Biegają tak szybko, że przekraczają prędkość dźwięku. Opowiedzieli nam także
jak z ich planety widzą naszą Ziemię: podwodne domy zdobiące dna oceanów i
mórz. Te wszystkie historie i przeżycia, które opowiadali kosmici były nie do
zrozumienia i uwierzenia!
Powoli dzień dobiegał końca. Wszyscy udali się do domów, gdyż byliśmy
bardzo zmęczeni po dzisiejszych ekscytujących wydarzeniach. Nasi goście zostali
u nas na noc, ponieważ mieli dla nas jeszcze jedną niespodziankę. Każdy
mieszkaniec nie mógł się już doczekać i z niecierpliwością poszliśmy spać. Noc
na szczęście minęła spokojnie. Z samego ranka, kosmici obudzili całą wioskę
głośnymi krzykami. Po raz kolejny zebraliśmy się na dużym placu. Zauważyłam
tam i moją przyjaciółkę.
- Hej Madzia! – krzyknęłam.
- Cześć! Ale jestem ciekawa tej niespodzianki, a Ty? –
spytała Magda.
- Ja również. W końcu to kosmici i nie wiadomo, co
wymyślą… - mówiłam.
Marsjanie stali w szeregu, trzymając w swoich górnych
kończynach dziwne, zielone rośliny. Po chwili dowiedzieliśmy się, że są to
kwiaty, które rozkwitają w dłoniach istoty, która może wybrać się na planetę
Mars. Wszyscy mieszkańcy po kolei podchodzili do Marsjan i zabierali tajemniczą roślinę, ale
niestety nic ciekawego się nie działo. Zostałam tylko ja i Magda… Kiedy podeszłyśmy do gości,
uśmiechnęli się do nas i wręczyli nam kwiaty. Nagle zobaczyłam, że rozkwitł on
w moich i Magdy dłoniach! W tej samej chwili spojrzałyśmy na siebie z
przerażeniem. Wiedziałam, że musimy spełnić naszą powinność i polecieć na
Marsa, ale nie do końca wiedziałyśmy, czy to dobry pomysł. Bałam się bardziej
niż poprzedniego dnia… Czas uciekał, a my natychmiast wystartowaliśmy w
galaktykę! Magda trzęsła się cała ze strachu. Nagle, w tym samym momencie oboje
przemieniłyśmy się w
przerażające istoty. Górna część ciała wyglądała niczym kosmita, a dolna
pozostała nieruszona. Zaczęłyśmy panikować, ale było już za późno.
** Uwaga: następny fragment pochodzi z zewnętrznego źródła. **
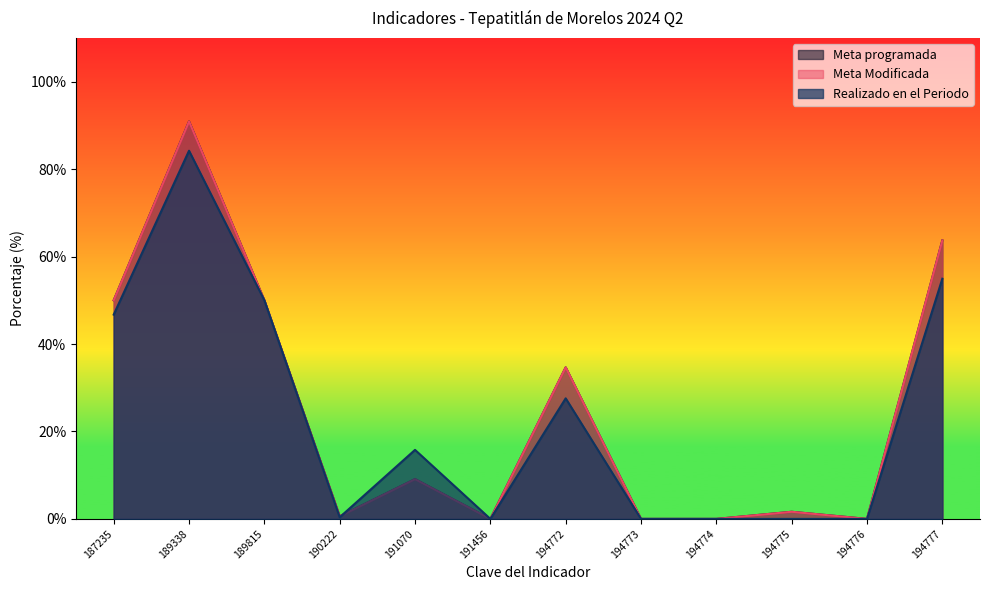

What is the value of the Meta Modificada point at the 5th from the left?

9.1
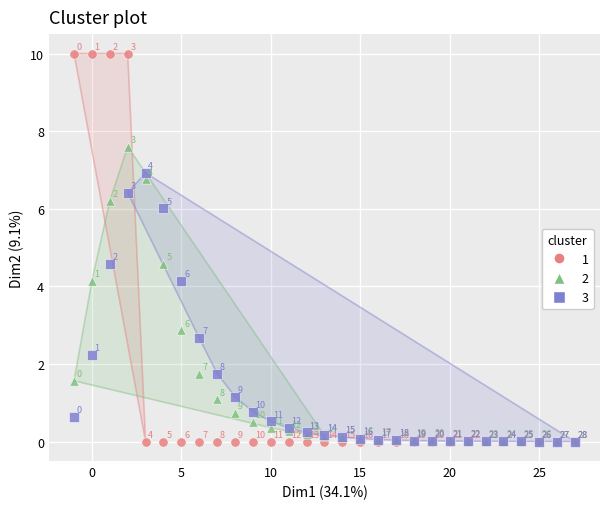

Across all series, what Y value is closest to 5?

4.6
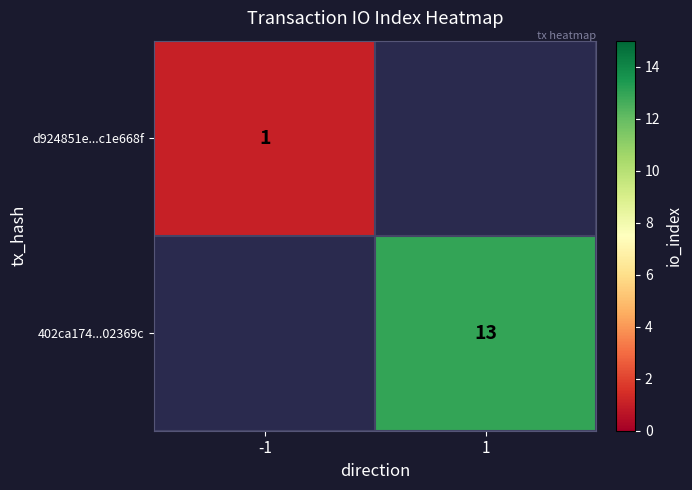

The value of d924851e...c1e668f at -1 is 1. True or false?

True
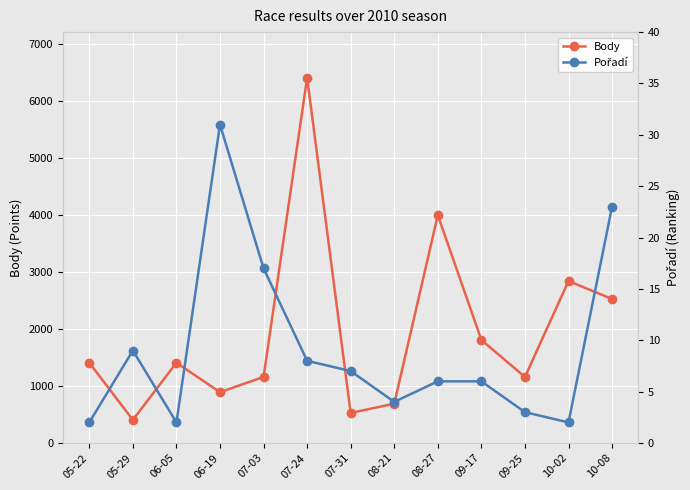

What is the label of the 10th point from the right?

06-19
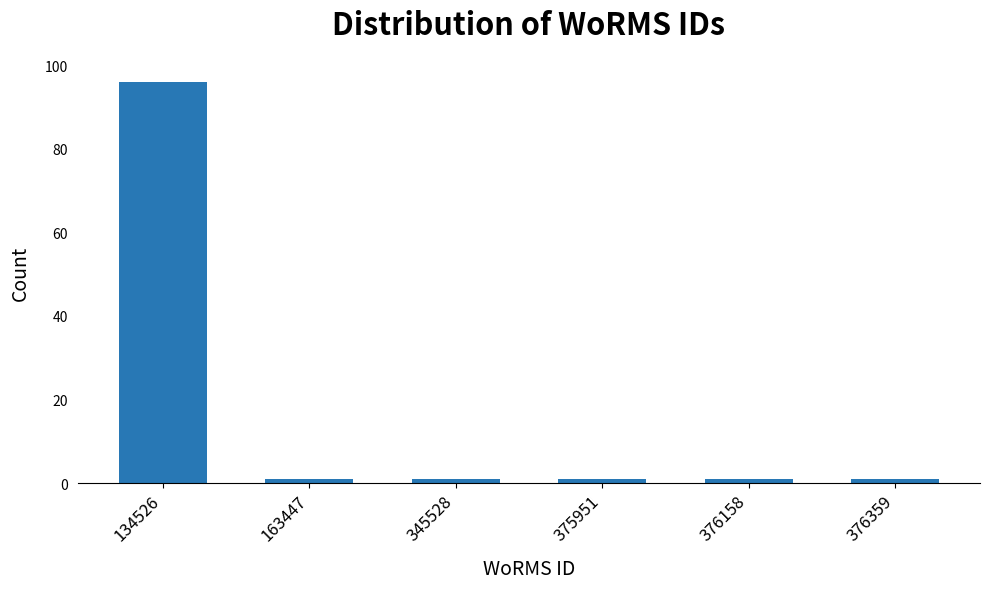

Reading left to right, extract all data points from this chart.

96	1	1	1	1	1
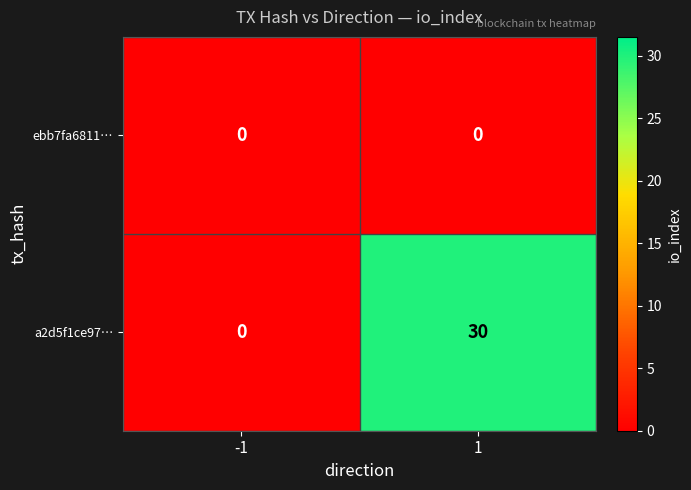

At which category is the sum across all series the highest?

1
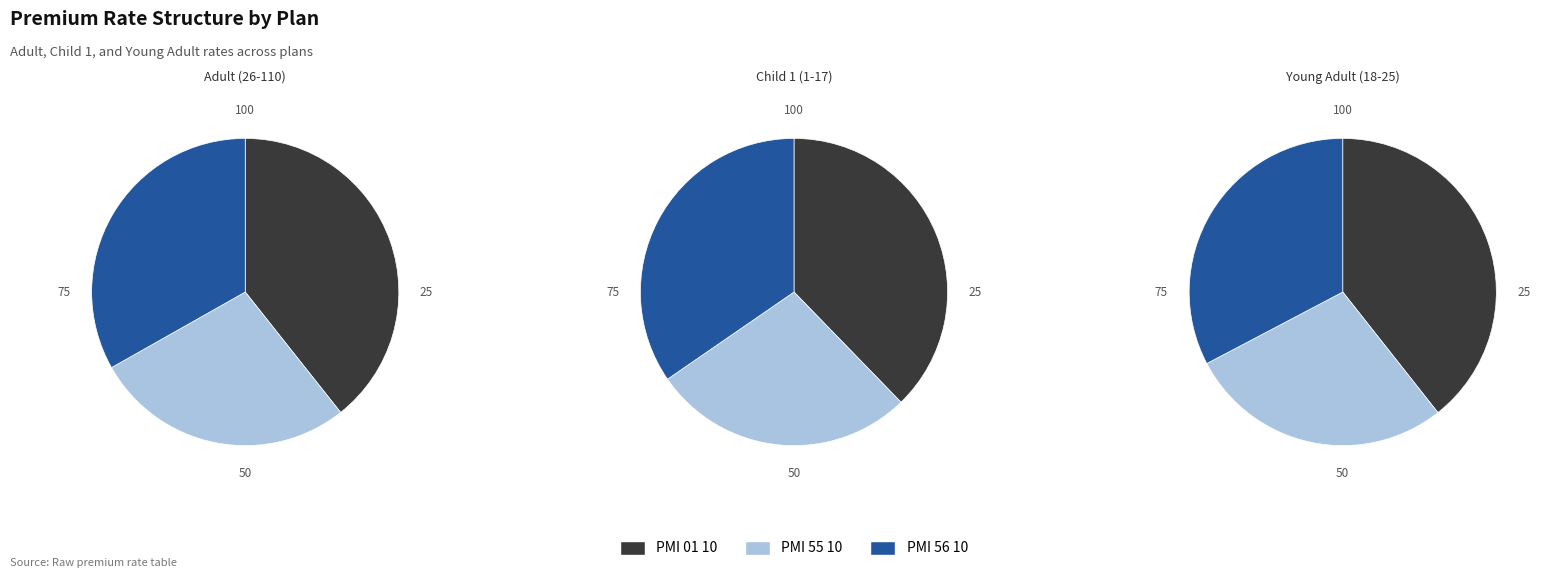

What percentage is the PMI 55 10 (ID:673) slice, to the nearest percent?

27%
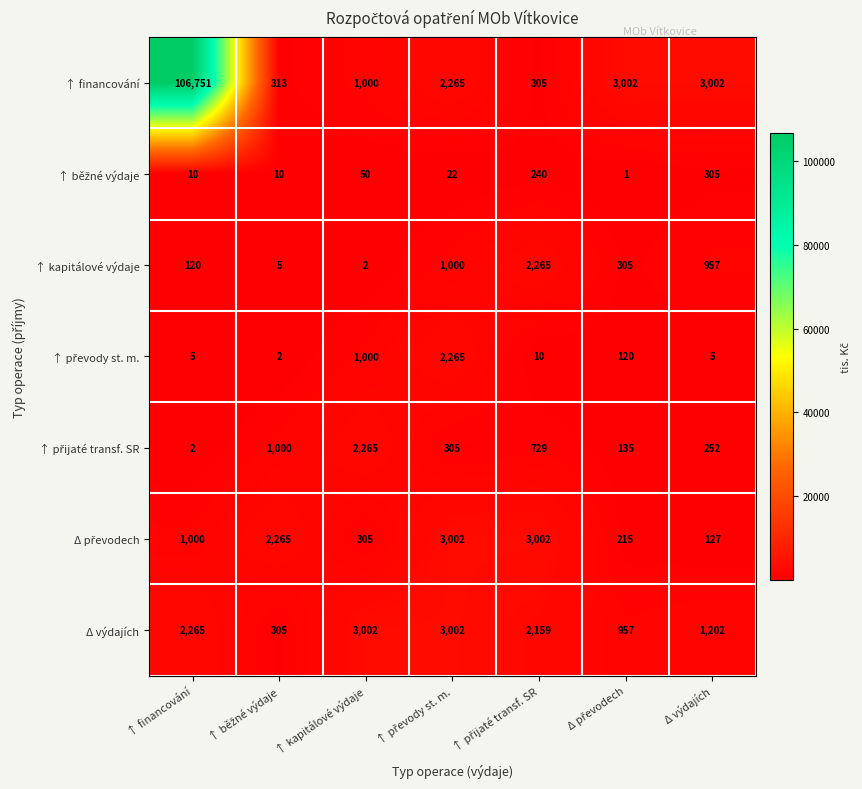

How many categories are shown in the chart?

7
Wiedziałyśmy, że musimy się uspokoić. Podróż ciągła się i ciągła, ale wreszcie
wylądowaliśmy na obcej planecie.
- Psss, Magda! Co
my teraz zrobimy? Przecież utknęłyśmy na Marsie. – wyszeptałam.
- Nie mam pojęcia…! Bardzo się boję. – mówiła Magda.
Nagle wkroczyli Marsjanie wraz ze swoimi rodzinami i
zaczęli nas oprowadzać po planecie. Strach i lęk minął, a my chętnie
przemierzałyśmy kolejne kilometry i słuchałyśmy Marsjan.
I tak spędziłyśmy dziesięć lat na Marsie, a kiedy
wróciłyśmy na Ziemię nasze ciała powróciły do normy. Byłyśmy bardzo szczęśliwe
i radosne, że widzimy nasze rodziny i możemy się do nich przytulić.